In patients referred for coronary angiography due to ACS, the rate of recurrent MI was higher in patients with FH compared with those unlikely to have FH.23 Also, in additional studies, patients with FH and ACS had a >2-fold adjusted risk of coronary event recurrence within the first year after discharge than patients without FH, despite the widespread use of high-intensity statins.24 We have recently shown that by screening a cardiac catheterization database, severe FH patients with premature CAD can be identified, suggesting that screening existing cardiovascular databases of populations at risk will promote identification and management of severe FH patients and their affected family members.25 A novel observation of the present study was the evaluation of parameters associated with recurrent coronary revascularizations over time in FH patients with CAD. Evidence of multivessel coronary disease at first catheterization, previous MI and the presence of at least 1 traditional risk factor (smoking, hypertension or diabetes), were independently associated with the need for recurrent revascularization. Of note, although peak LDL-C was significantly associated with the presence of ASCVD in the overall FH group, higher peak LDL-C did not predict recurrent coronary revascularization in those patients with established CAD. This finding that classical risk factors but not the extent of peak LDL-C elevation are associated with recurrent coronary interventions, highlights the importance of regular assessment and modulation of concomitant risk factors in FH patients with CAD, rather than solely relying on LDL-C reduction for decreasing cardiovascular risk. Future studies should evaluate the association of cumulative cholesterol burden throughout life with repeat coronary revascularizations in FH patients.

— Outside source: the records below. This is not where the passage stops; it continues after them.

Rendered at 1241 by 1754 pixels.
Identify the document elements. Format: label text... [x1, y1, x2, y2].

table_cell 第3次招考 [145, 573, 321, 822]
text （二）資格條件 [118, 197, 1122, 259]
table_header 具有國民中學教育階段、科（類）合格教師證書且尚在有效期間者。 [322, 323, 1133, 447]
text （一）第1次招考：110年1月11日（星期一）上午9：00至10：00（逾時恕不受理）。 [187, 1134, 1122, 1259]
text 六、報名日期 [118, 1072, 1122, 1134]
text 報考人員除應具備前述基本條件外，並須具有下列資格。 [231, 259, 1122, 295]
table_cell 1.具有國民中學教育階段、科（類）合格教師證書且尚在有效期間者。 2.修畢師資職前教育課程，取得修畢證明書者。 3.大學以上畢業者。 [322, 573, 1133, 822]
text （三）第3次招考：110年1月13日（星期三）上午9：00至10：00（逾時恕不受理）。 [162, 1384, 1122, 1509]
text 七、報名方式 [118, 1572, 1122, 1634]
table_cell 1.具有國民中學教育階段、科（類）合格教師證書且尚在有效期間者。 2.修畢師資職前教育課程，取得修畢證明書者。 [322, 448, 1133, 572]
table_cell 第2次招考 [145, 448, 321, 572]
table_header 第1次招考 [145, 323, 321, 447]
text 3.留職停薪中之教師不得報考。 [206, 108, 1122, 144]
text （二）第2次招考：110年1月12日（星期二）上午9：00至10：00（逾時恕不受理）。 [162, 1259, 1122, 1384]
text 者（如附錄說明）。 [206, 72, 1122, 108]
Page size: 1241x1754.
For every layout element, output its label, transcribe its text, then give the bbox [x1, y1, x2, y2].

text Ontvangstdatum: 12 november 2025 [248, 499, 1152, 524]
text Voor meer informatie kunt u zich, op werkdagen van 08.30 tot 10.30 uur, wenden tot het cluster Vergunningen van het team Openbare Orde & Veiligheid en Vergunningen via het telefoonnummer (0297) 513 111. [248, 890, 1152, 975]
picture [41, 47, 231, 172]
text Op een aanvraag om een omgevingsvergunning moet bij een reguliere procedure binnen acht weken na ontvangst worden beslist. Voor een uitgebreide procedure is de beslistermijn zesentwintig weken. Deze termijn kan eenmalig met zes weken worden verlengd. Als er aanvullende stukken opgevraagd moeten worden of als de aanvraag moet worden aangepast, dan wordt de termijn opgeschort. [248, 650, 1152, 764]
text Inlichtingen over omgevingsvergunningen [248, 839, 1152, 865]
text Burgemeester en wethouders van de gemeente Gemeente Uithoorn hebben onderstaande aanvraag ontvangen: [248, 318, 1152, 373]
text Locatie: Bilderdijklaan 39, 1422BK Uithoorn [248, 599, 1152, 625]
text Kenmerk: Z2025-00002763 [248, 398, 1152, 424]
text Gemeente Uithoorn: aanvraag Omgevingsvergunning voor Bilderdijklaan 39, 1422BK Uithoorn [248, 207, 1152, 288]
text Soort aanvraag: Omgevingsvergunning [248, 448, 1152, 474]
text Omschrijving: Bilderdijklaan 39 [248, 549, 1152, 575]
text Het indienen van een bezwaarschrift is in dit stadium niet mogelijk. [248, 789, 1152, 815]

Several limitations to our study deserve consideration. The FH cohort included only living patients. Therefore, the actual rate of ASCVD would probably be higher if patients with premature death secondary to ASCVD had not been excluded. Moreover, only patients under the age of 75 years were included. Physical findings, family history, and lipoprotein(a) levels are strong risk factors for cardiovascular disease in FH, and were not evaluated in the current study, because these data were not available for all patients in the electronic database. In addition, it is possible that a lack of complete revascularization at initial presentation with clinical ASCVD, may have affected the results. We also did not evaluate the presence of aortic valve and root disease, which are known to be associated with severe FH. In addition, measures of treatment status and cholesterol levels were not evaluated repeatedly over the years and therefore their cumulative lifetime impact on cardiovascular risk could not be assessed. Moreover, the lack of access to FH mutation testing did not enable us to evaluate the association of mutation type with the risk for ASCVD and recurrent coronary revascularization. Finally, the current analysis was performed before the widespread use of PCSK9 (proprotein convertase subtilisin/kexin type 9) inhibitors in FH patients. PCSK9 inhibitors markedly reduce LDL-C in high-risk patients with hypercholesterolemia on stable statin therapy.26 The availability and utilization of these novel and potent medications in the present FH patients will need future assessment.

Conclusions

The main manifestation of ASCVD in patients with probable FH is premature multivessel CAD in middle age, which is associated with baseline abnormalities in plasma LDL-C and HDL-C as well as with the burden of traditional cardiovascular risk factors. In spite of the presence of ASCVD diagnosis, treatment gaps are still significant, with very low attainment of lipid treatment goals. The present study underscores the significant impact of classical cardiovascular risk factors, and not solely the extent of peak LDL-C, on recurrent coronary revascularization in FH subjects, and hence emphasizes the importance of early education for healthy lifestyle habits, as well as routine clinical assessment and modulation of cardiovascular risk factors in this high-risk population.

Acknowledgments

Funding for this project was provided by Sanofi Israel. The company played no role in the study design, analysis, or preparation of the manuscript.

Disclosures

The authors declare no conflict of interest.